Error in KronPolicyIndexes_FHorz_Case1 (line 22)
Policy=reshape(Policy,[size(Policy,1),N_a,N_z,N_j]);
^^^^^^^^^^^^^^^^^^^^^^^^^^^^^^^^^^^^^^^^^^^^
Error in SimPanelValues_FHorz_Case1 (line 221)
PolicyIndexesKron=KronPolicyIndexes_FHorz_Case1(Policy, n_d, n_a, n_z, N_j); % Create it here as want it both here and inside SimPanelIndexes_FHorz_Case1 (which will recognise that it is already in this form)
^^^^^^^^^^^^^^^^^^^^^^^^^^^^^^^^^^^^^^^^^^^^^^^^^^^^^^^^^
Error in SimPanelValues_FHorz_Case1_PType (line 242)
SimPanelValues_ii=SimPanelValues_FHorz_Case1(InitialDist_temp,Policy_temp,FnsToEvaluate_temp,Parameters_temp,FnsToEvaluateParamNames_temp,n_d_temp,n_a_temp,n_z_temp,N_j_temp,d_grid_temp,a_grid_temp,z_grid_temp,pi_z_temp, simoptions_temp);
^^^^^^^^^^^^^^^^^^^^^^^^^^^^^^^^^^^^^^^^^^^^^^^^^^^^^^^^^^^^^^^^^^^^^^^^^^^^^^^^^^^^^^^^^^^^^^^^^^^^^^^^^^^^^^^^^^^^^^^^^^^^^^^^^^^^^^^^^^^^^^^^^^^^^^^^^^^^^^^^^^^^^^^^^^^^^^^^^^^^^^^^^^^^^^^^^^^^^^^^^^^^^^^^^^^^^^^^^^^
Error in DeNardiFrenchJoines2010 (line 694)
SimPanelValues=SimPanelValues_FHorz_Case1_PType(InitialDist,PTypeDistParamNames,Policy,FnsToEvaluate,Params,n_d,n_a,n_z,N_j,Names_i,d_grid,a_grid,z_grid,pi_z_J, simoptions);
^^^^^^^^^^^^^^^^^^^^^^^^^^^^^^^^^^^^^^^^^^^^^^^^^^^^^^^^^^^^^^^^^^^^^^^^^^^^^^^^^^^^^^^^^^^^^^^^^^^^^^^^^^^^^^^^^^^^^^^^^^^^^^^^^^^^^^^^^^^^^^^^^^^^^^^^^^^^^

My code is this:

simoptions=struct(); 
simoptions.simperiods=N_j; 
simoptions.numbersims=1000; 

InitialDist=zeros([n_a,n_z,n_e],'gpuArray');
InitialDist(1,1,8,4)=1;

PTypeDistParamNames = {'ptypemasses'};
Params.ptypemasses = (1/10)*ones(1,length(Names_i));

SimPanelValues=SimPanelValues_FHorz_Case1_PType(InitialDist,PTypeDistParamNames,Policy,FnsToEvaluate,Params,n_d,n_a,n_z,N_j,Names_i,d_grid,a_grid,z_grid,pi_z_J, simoptions);

The rest of the code is the same as yours on github

You need

simoptions.n_e=vfoptions.n_e;
simoptions.pi_e=vfoptions.pi_e;
simoptions.e_grid=vfoptions.e_grid;

The simulation command doesn’t know there is an e variable because you haven’t told it, so it expects Policy to be a different size, hence the error.

[They were actually in the original code, but you overwrote them with simoptions=struct()]

Thanks!
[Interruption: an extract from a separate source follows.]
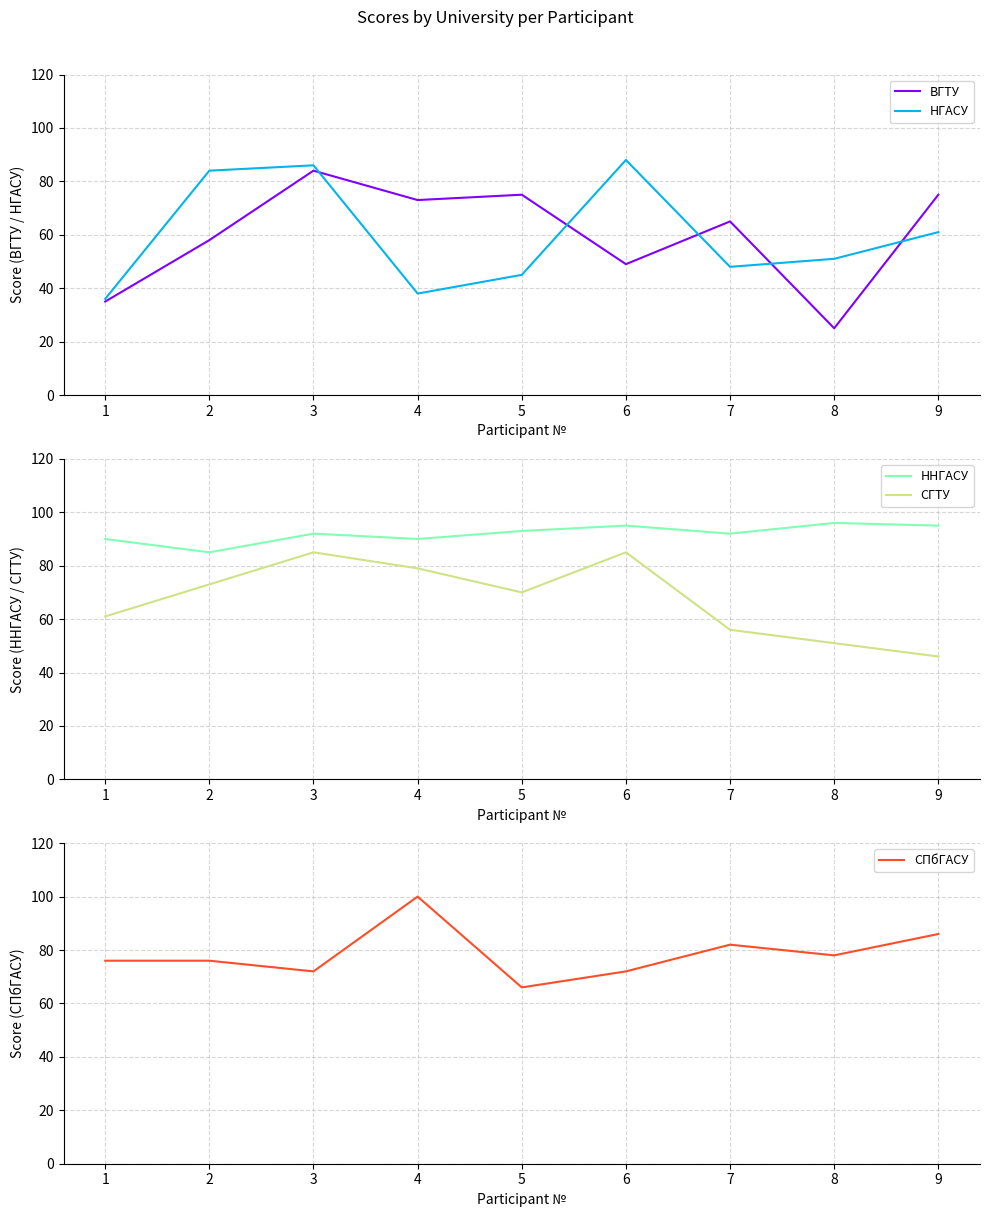

What is the difference between the НГАСУ values at 6 and 9?

27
My new code is

FnsToEvaluate.assets=@(aprime,a,h,zeta,xi) a;

simoptions.simperiods=N_j; 
simoptions.numbersims=1000; 

InitialDist=zeros([n_a,n_z,n_e],'gpuArray');
InitialDist(1,1,8,4)=1;

PTypeDistParamNames = {'ptypemasses'};
Params.ptypemasses = (1/10)*ones(1,length(Names_i));

SimPanelValues=SimPanelValues_FHorz_Case1_PType(InitialDist,PTypeDistParamNames,Policy,FnsToEvaluate,Params,n_d,n_a,n_z,N_j,Names_i,d_grid,a_grid,z_grid,pi_z_J, simoptions);

My results are strange because I get that assets by age have a weird spike at age 3 but they are zero after age 5

assets_age = mean(SimPanelValues.assets,2);
plot(1:N_j,assets_age)

Any idea why this is the case? Did I make some mistake in my code?

Do you mind sharing your graph here, to see how it looks like?
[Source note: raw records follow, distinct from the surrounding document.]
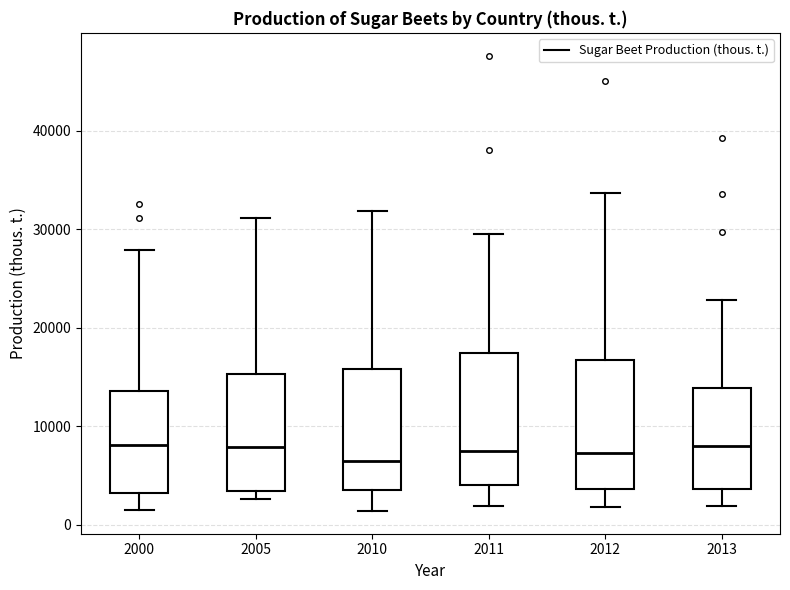

Reading left to right, read every box against the y-axis: the position of its median line, the range the box covers, and the ends of its whiskers. The values are not printed on the chart, so give them approximately, as read against the axis.

2000: median 8000, box 3000 to 14000, whiskers 1000 to 28000
2005: median 8000, box 3000 to 15000, whiskers 3000 (just below the box's lower edge) to 31000
2010: median 7000, box 4000 to 16000, whiskers 1000 to 32000
2011: median 7000, box 4000 to 17000, whiskers 2000 to 30000
2012: median 7000, box 4000 to 17000, whiskers 2000 to 34000
2013: median 8000, box 4000 to 14000, whiskers 2000 to 23000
Never mind, I ran Robert’s code with your code and I got this

image617×509 4.86 KB

This is indeed strange
Not sure what is wrong after a quick look

I will take a look, but currently on the road without gpu, so won’t be able to do so until April 20-something.

P.S. I did the value and policy fn without testing them which is always a dangerous game, so is possible the issue lies there.